Lionel and I slept together every night. That's one thing I'd never let my sisters do. Thank God they never asked to do that. I don't know what I would have done. I just know I couldn't have let either one of them sleep with him all night. Most of the times we'd fuck for hours. We both had too many orgasms to count. In between fucking, we'd talk. We talked about anything and everything, but our conversations always got around to death and in particular, Lionel's pending death.
On the first couple of nights, I'd cry myself to sleep snuggled in the Lion's strong arms. But lately I found I could talk to him about it without crying too much.
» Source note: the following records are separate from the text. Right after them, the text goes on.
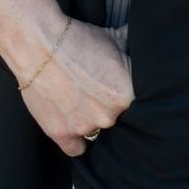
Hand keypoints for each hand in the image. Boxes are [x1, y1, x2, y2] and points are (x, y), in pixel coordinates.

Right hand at [11, 16, 134, 157]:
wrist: (38, 43)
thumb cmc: (78, 39)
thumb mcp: (116, 38)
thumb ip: (135, 51)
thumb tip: (150, 45)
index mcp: (127, 95)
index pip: (134, 103)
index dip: (122, 93)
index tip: (112, 85)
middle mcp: (109, 116)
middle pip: (115, 117)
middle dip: (106, 105)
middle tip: (93, 88)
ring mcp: (84, 127)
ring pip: (97, 130)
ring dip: (90, 119)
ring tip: (78, 98)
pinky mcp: (61, 133)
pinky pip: (76, 149)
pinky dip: (75, 141)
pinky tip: (74, 126)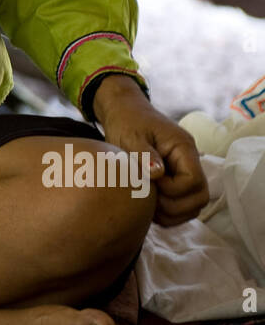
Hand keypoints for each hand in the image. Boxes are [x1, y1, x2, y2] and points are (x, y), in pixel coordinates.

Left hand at [93, 77, 208, 227]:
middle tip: (150, 201)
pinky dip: (170, 213)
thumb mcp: (131, 136)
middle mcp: (190, 160)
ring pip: (194, 204)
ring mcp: (185, 170)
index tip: (151, 184)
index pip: (194, 180)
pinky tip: (150, 207)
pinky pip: (183, 205)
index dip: (173, 190)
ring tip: (149, 206)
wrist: (124, 112)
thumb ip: (144, 155)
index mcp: (183, 147)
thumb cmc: (126, 121)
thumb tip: (159, 174)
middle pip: (200, 196)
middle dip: (175, 207)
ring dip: (173, 213)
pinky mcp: (177, 179)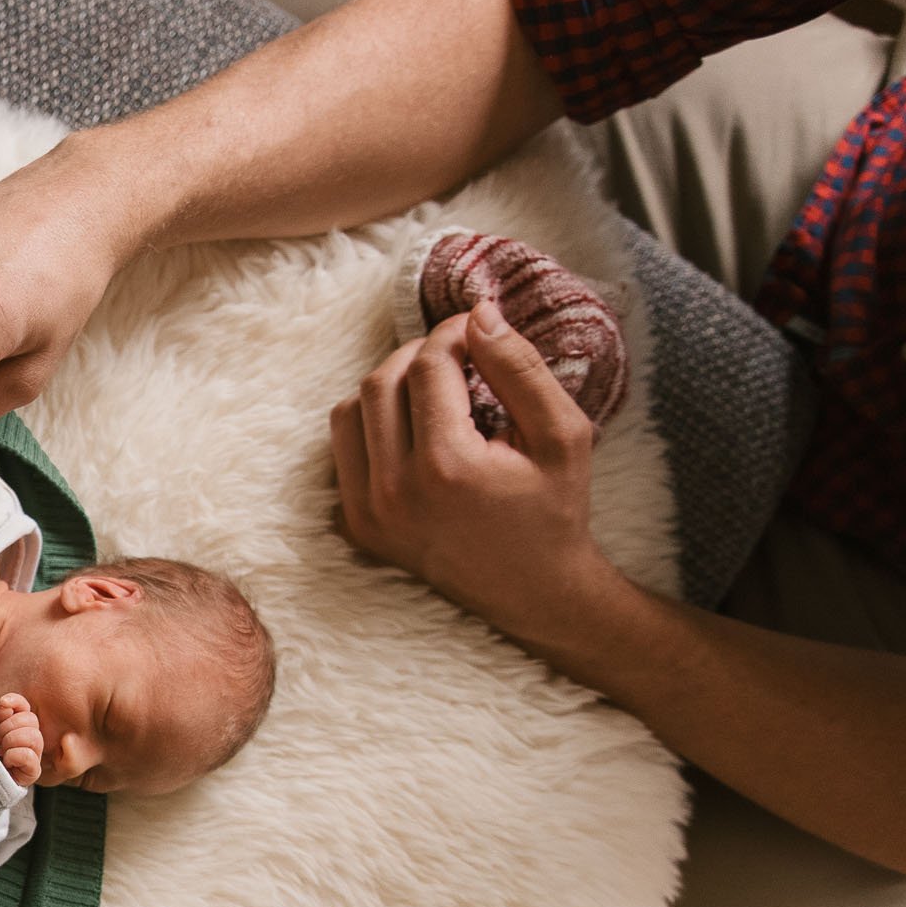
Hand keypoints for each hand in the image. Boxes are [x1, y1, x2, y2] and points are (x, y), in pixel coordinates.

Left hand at [0, 693, 42, 786]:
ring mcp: (35, 754)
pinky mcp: (33, 771)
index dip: (16, 701)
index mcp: (20, 724)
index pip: (24, 706)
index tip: (3, 702)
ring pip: (34, 736)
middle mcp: (31, 737)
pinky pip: (28, 755)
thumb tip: (6, 708)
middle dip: (7, 727)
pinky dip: (13, 755)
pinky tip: (6, 761)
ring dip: (10, 741)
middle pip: (31, 719)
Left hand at [330, 299, 623, 642]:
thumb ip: (520, 368)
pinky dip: (371, 426)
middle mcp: (392, 491)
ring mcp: (366, 513)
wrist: (533, 592)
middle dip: (419, 355)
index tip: (476, 328)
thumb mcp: (562, 435)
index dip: (453, 333)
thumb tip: (478, 314)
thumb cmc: (555, 511)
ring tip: (435, 391)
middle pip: (382, 382)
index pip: (429, 366)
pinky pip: (343, 450)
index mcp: (445, 467)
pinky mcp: (356, 526)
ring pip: (350, 411)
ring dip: (390, 387)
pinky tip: (414, 429)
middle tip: (458, 355)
I think that was mainly because Lionel had come to terms with it and his assurance that everything was going to be alright, gave me the inner strength to continue.
One night I remember waking up. I don't know what woke me, but I don't think it was a noise or anything like that. I was still snuggled in Lionel's arms. Then I realized that Lionel was crying. That's what woke me.
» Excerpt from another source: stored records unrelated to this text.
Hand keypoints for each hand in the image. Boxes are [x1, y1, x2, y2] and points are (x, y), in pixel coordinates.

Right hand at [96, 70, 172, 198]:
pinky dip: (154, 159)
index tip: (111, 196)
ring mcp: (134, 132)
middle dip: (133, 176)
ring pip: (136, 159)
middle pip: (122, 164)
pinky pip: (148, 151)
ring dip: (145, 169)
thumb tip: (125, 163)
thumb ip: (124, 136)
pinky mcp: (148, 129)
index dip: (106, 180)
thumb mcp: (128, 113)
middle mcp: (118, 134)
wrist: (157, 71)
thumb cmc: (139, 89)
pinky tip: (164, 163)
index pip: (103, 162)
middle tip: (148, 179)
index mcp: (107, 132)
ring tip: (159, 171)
"What's the matter, Lionel? Are you okay?" I said softly. I was wide-awake now.
Something was wrong with my Lionel and I had to do whatever I could to make him better.
"Shhhh, Carol. I'm okay. Go back to sleep," he said sobbing.
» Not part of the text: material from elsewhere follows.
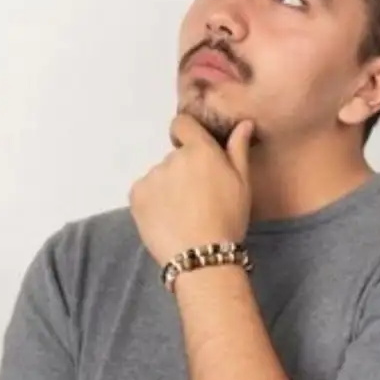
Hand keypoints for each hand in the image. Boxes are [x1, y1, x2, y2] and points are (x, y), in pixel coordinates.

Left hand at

I sat up, and from the moonlight seeping into the bedroom, I could see the tears running down his cheeks. I could see that he must have been crying for a long time because his eyes were all puffy and red. He didn't want to disturb me so he just let them flow. I reached over him and took a Kleenex from the table beside him and gently wiped the tears from his cheeks and eyes. I knew there was something very wrong for him to cry like that and I began to cry too.
"Lionel. Please, baby. You’re scaring me. Tell me what's wrong." I was almost begging him. "Tell me. I love you so much. When you are sad, so am I."
"I don't know, Carol. I really don't know," he said in a voice so soft and low that I could hardly hear him. "I just have this funny feeling inside me."
"Do you mean you don't feel well?" I asked.
"No! No! It's not like that. I don't know what it is. I just have this feeling that we don't have much more time together. I just can't shake the feeling."
Lionel started to cry again. I've never seen him like this before. He was usually so strong when this subject came up. Now he was crying. I burst into tears too and couldn't stop.
"Lionel, please, don't talk like that," I sobbed. "I can't stand it. I never want to lose you. I want to be with you forever."
"I know now that this is going to be my last Christmas, Carol. I know it. I'm so sorry. You have become so important to me and I never want to leave you either. But this is outside our control."